If recent reports are to go by though, this is far from the truth. And it’s only getting worse!
According to a skills shortage report published by the Edge Foundation, there are 600,000 tech jobs that companies just can’t fill. These vacancies are costing the UK economy £63 BILLION a year.
What struck me most about this figure is the sheer scale of it! 600,000 vacancies don’t just appear overnight. These vacancies have been appearing (and going unfilled) in the UK’s technology ecosystem for years.
So why is there STILL a shortage Within The Tech Industry?
There are two reasons.
Firstly, UK companies are obsessed with their productivity today. Don’t get me wrong, of course this is vital to business, but there seems to be a lack of focus on the medium term in many large or growing businesses. With Brexit on the horizon, it’s more important than ever for UK Plc to start hedging by investing in talent that will become the future workforce.
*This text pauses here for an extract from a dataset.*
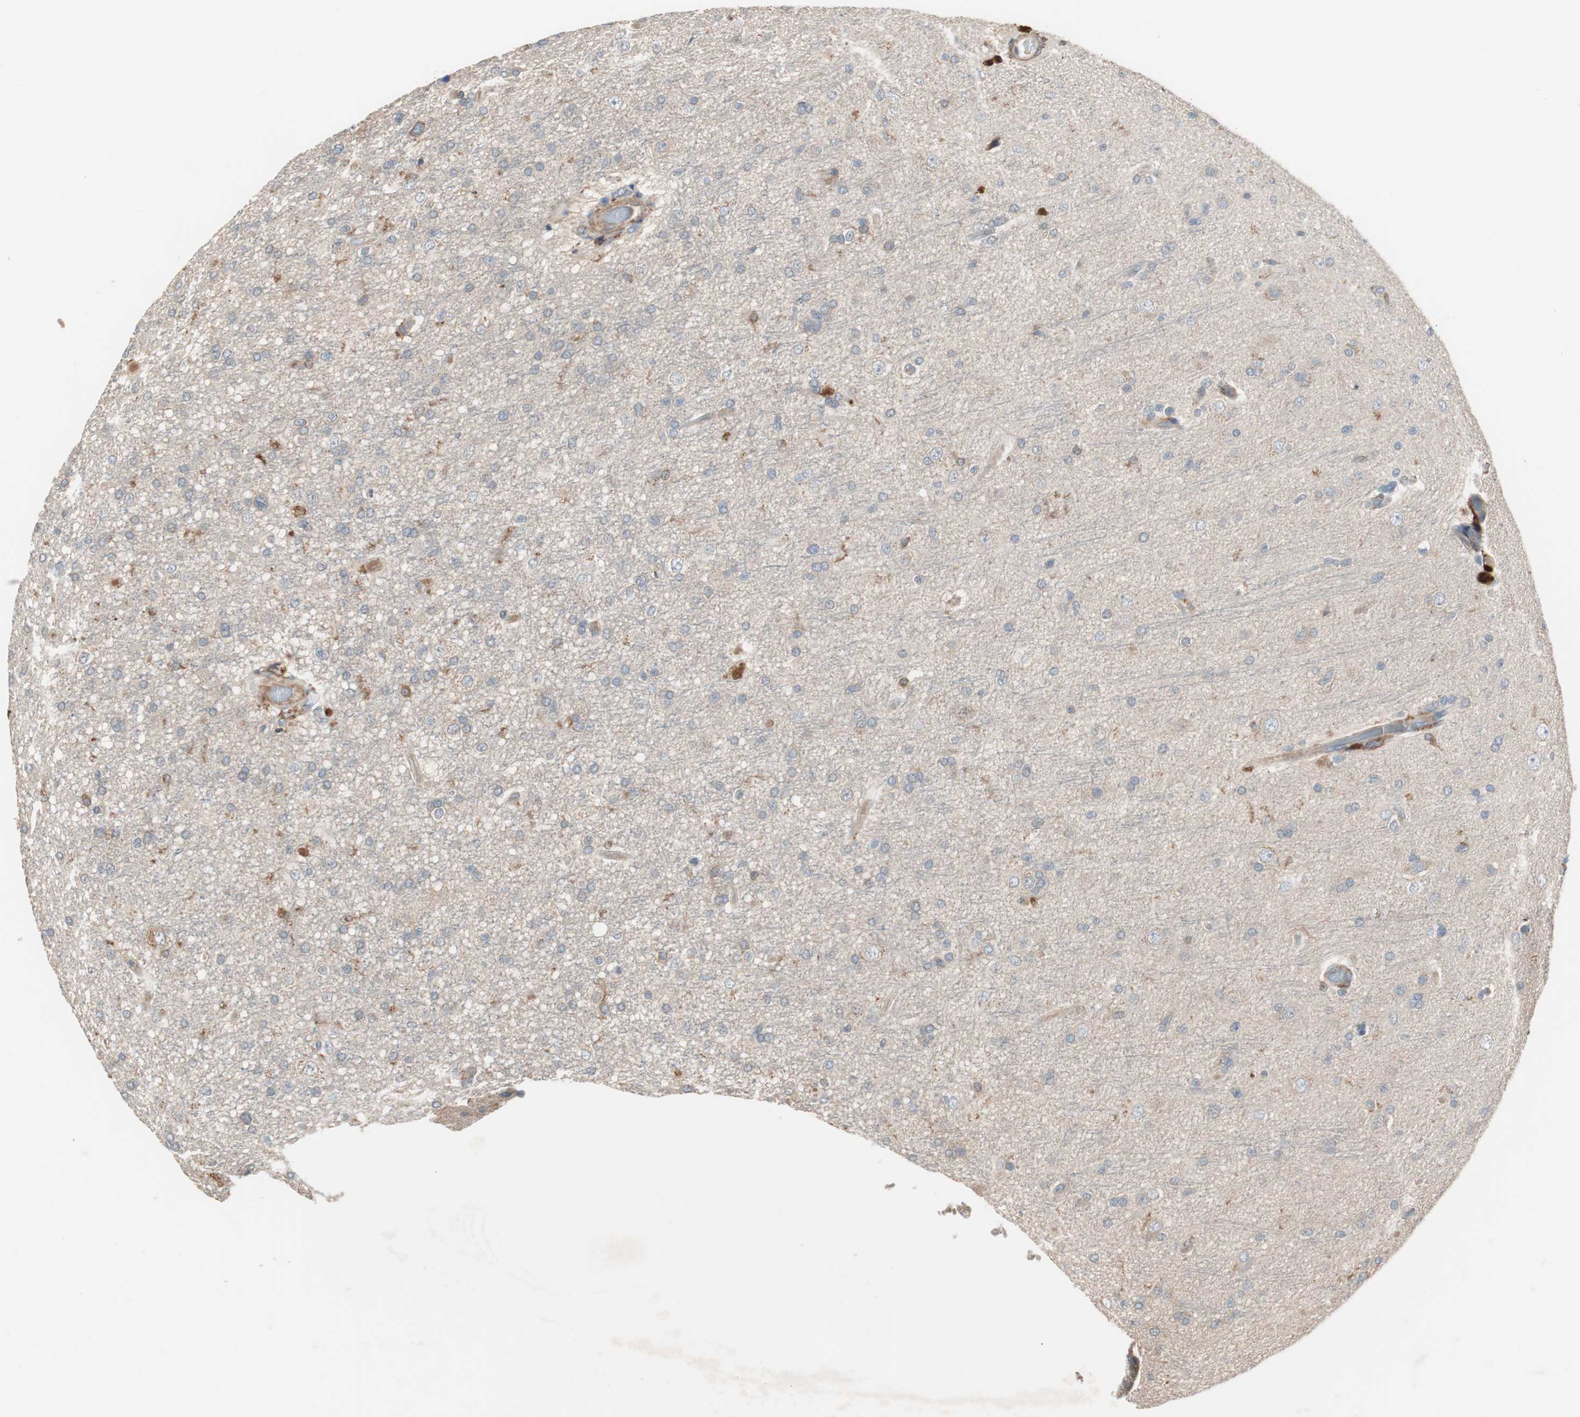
{"staining": {"intensity": "weak", "quantity": "25%-75%", "location": "cytoplasmic/membranous"}, "tissue": "glioma", "cell_type": "Tumor cells", "image_type": "cancer", "snomed": [{"axis": "morphology", "description": "Glioma, malignant, High grade"}, {"axis": "topography", "description": "Brain"}], "caption": "Immunohistochemistry (IHC) of human malignant high-grade glioma shows low levels of weak cytoplasmic/membranous staining in approximately 25%-75% of tumor cells. Using DAB (3,3'-diaminobenzidine) (brown) and hematoxylin (blue) stains, captured at high magnification using brightfield microscopy.", "gene": "STAB1", "patient": {"sex": "male", "age": 33}}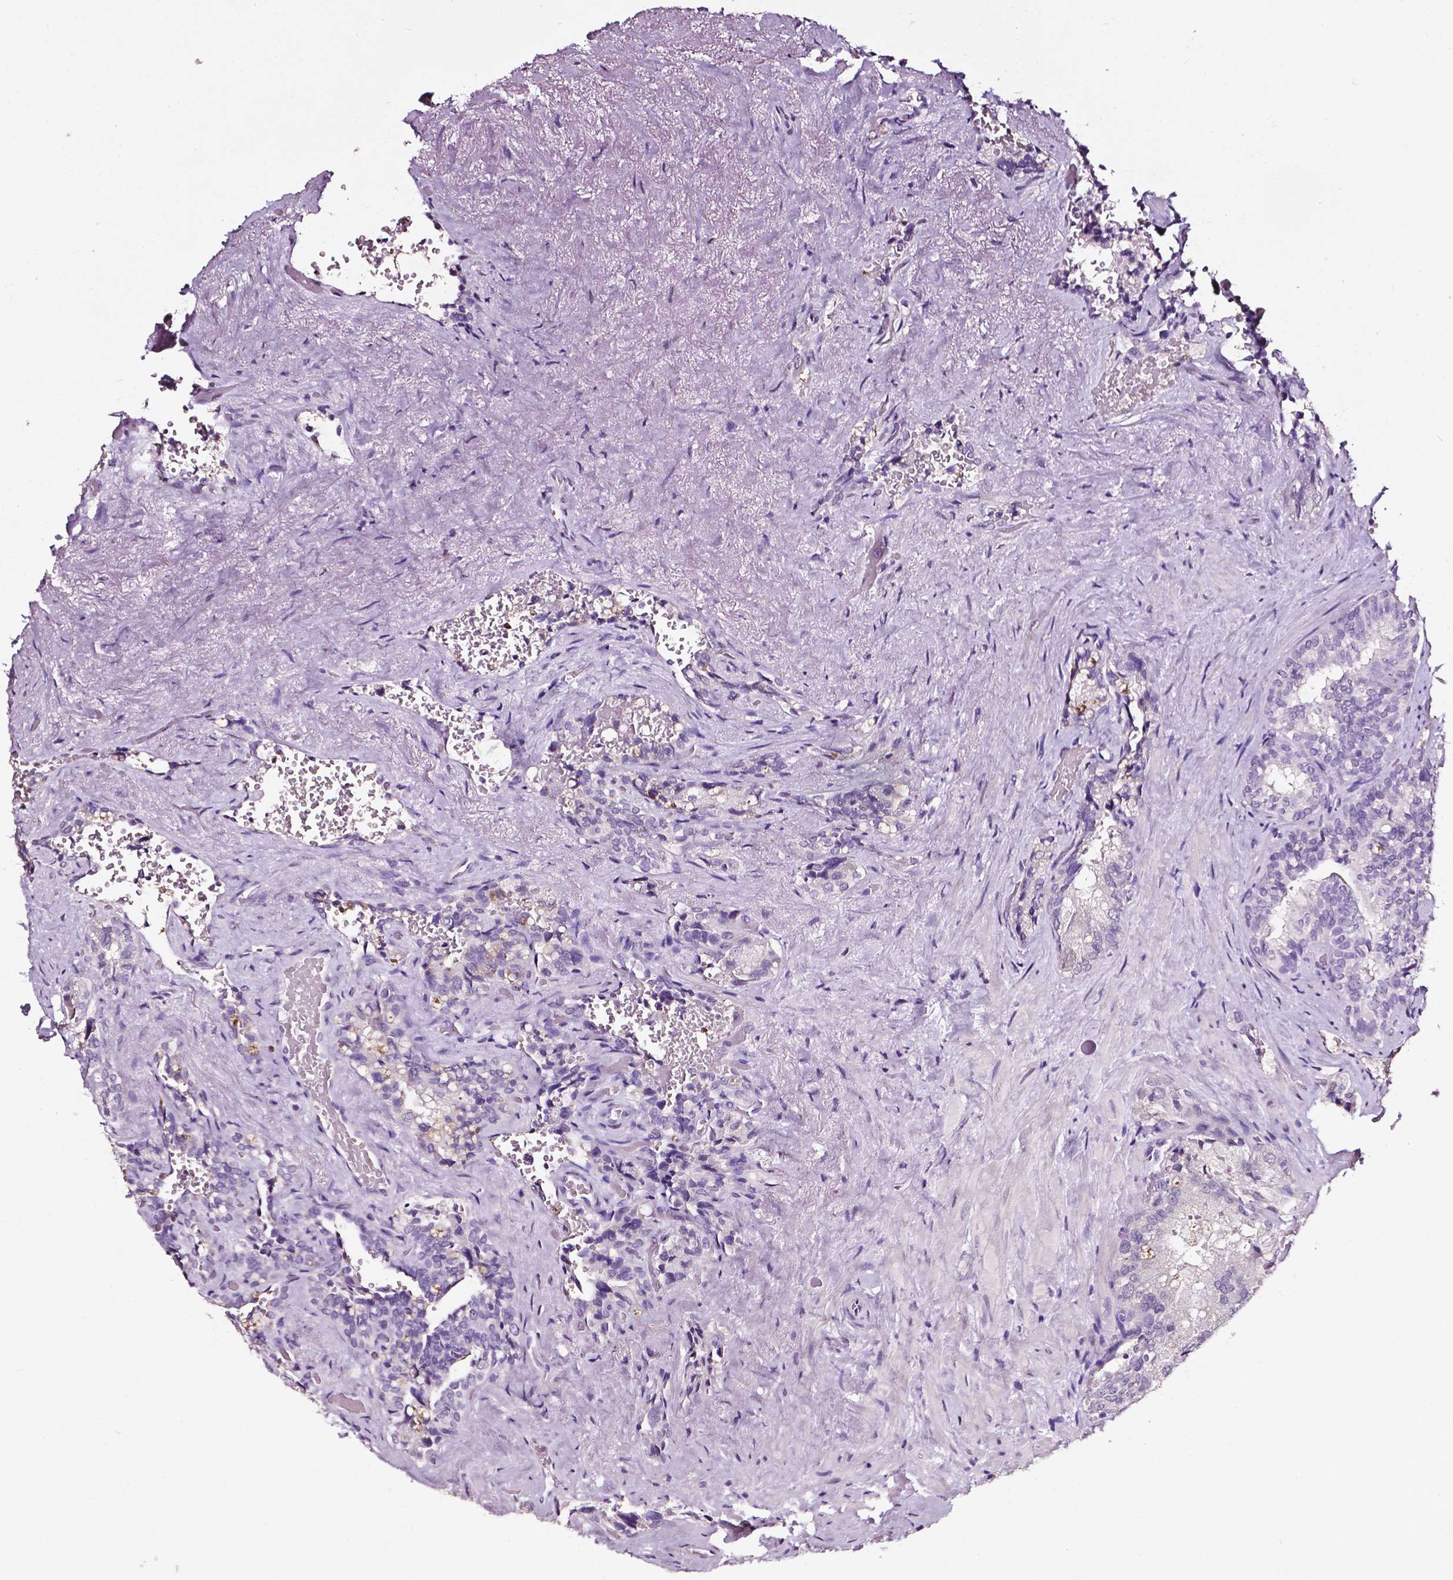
{"staining": {"intensity": "negative", "quantity": "none", "location": "none"}, "tissue": "seminal vesicle", "cell_type": "Glandular cells", "image_type": "normal", "snomed": [{"axis": "morphology", "description": "Normal tissue, NOS"}, {"axis": "topography", "description": "Seminal veicle"}], "caption": "Seminal vesicle was stained to show a protein in brown. There is no significant positivity in glandular cells. (DAB (3,3'-diaminobenzidine) IHC visualized using brightfield microscopy, high magnification).", "gene": "DEFA5", "patient": {"sex": "male", "age": 69}}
Secondly, there is an issue with the process. There is currently no scalable, trusted process which is widely adopted by companies to fast track young talent into positions where they are productive. University takes at least three years, and very few graduates are instantly productive. Schools certainly don’t produce huge numbers of highly productive, work-ready young people.
Here at The London Group, we believe that one of the answers lies somewhere in the middle. What schools do produce is thousands of young people whose only limitation is that they do not have the network or the training they need to become productive workers, quickly.
These young people have bucket loads of energy and enthusiasm, but they fall at the first hurdle because too many employers are obsessed with an instant return.
What Tech Skills Do Our Applicants Already Have?
Every day, The London group is inundated with young people looking to start a career within the tech industry.
Many of our apprentices are self-taught, learning skills which fall way outside of the school curriculum. This includes courses as varied Google Digital Garage, Microsoft’s Virtual Academy, Technet Virtual Labs, Udemy, Codecademy, Pluralsight, Salesforce Trailheads and even using good ol’ YouTube to investigate, learn and apply new skills.
Furthermore, if you dig a little deeper, many of these same young people are running their own social channels. They’re building software and IT networks to solve problems in their daily lives, or producing incredible content to tell the story of something they’re passionate about.
How many of them would tell you about this on their CV… none, or at least very few. Worse still, how many of their CVs would even make it to the screen of your laptop? Fewer still. And how many would you give a job to? Well… you get the point.
Why Apprenticeship Providers Can Bridge The Gap In Tech Shortages.
Apprenticeship providers are seeing a completely different side of the skills shortage spectrum. Not only are we able to tap into a talent pool of eager and enthusiastic young people (there are over a million of these in London alone), we’re also able to harness the huge potential of diverse groups, such as women and other minorities, who are looking to get into the tech industry.
Proof: Only 17% of UK IT specialists are female. Here at The London Group, we have a 50/50 gender split of apprentices. Almost TRIPLE that of industry standard.
So, apprenticeship providers are uniquely positioned to support employers in their efforts to bridge the skills gap. We have applicants applying for tech apprenticeships DAILY from a variety of different backgrounds. Whilst we have experienced industry professionals who can help these young people to become truly productive workers, and quickly. And we have the support of a government backed apprenticeship system which funds everything we do!
What we lack are the employers who are willing to look ahead to the not-too-distant future. Who take action, investing time and effort today to develop the talent and skills they require for tomorrow. If this does not happen, those 600,000 vacancies will only grow in number and in a year’s time we’ll be having the same conversation.
In order to fill those 600,000 vacancies, employers must understand the world of work is changing. Digital is the new core skill for the modern economy. It is now critical that companies begin to address bridge the gap between talented young people those 600,000 vacancies begin to get filled.
The talent is out there and apprenticeship providers are ready to help fill those roles within the tech industry.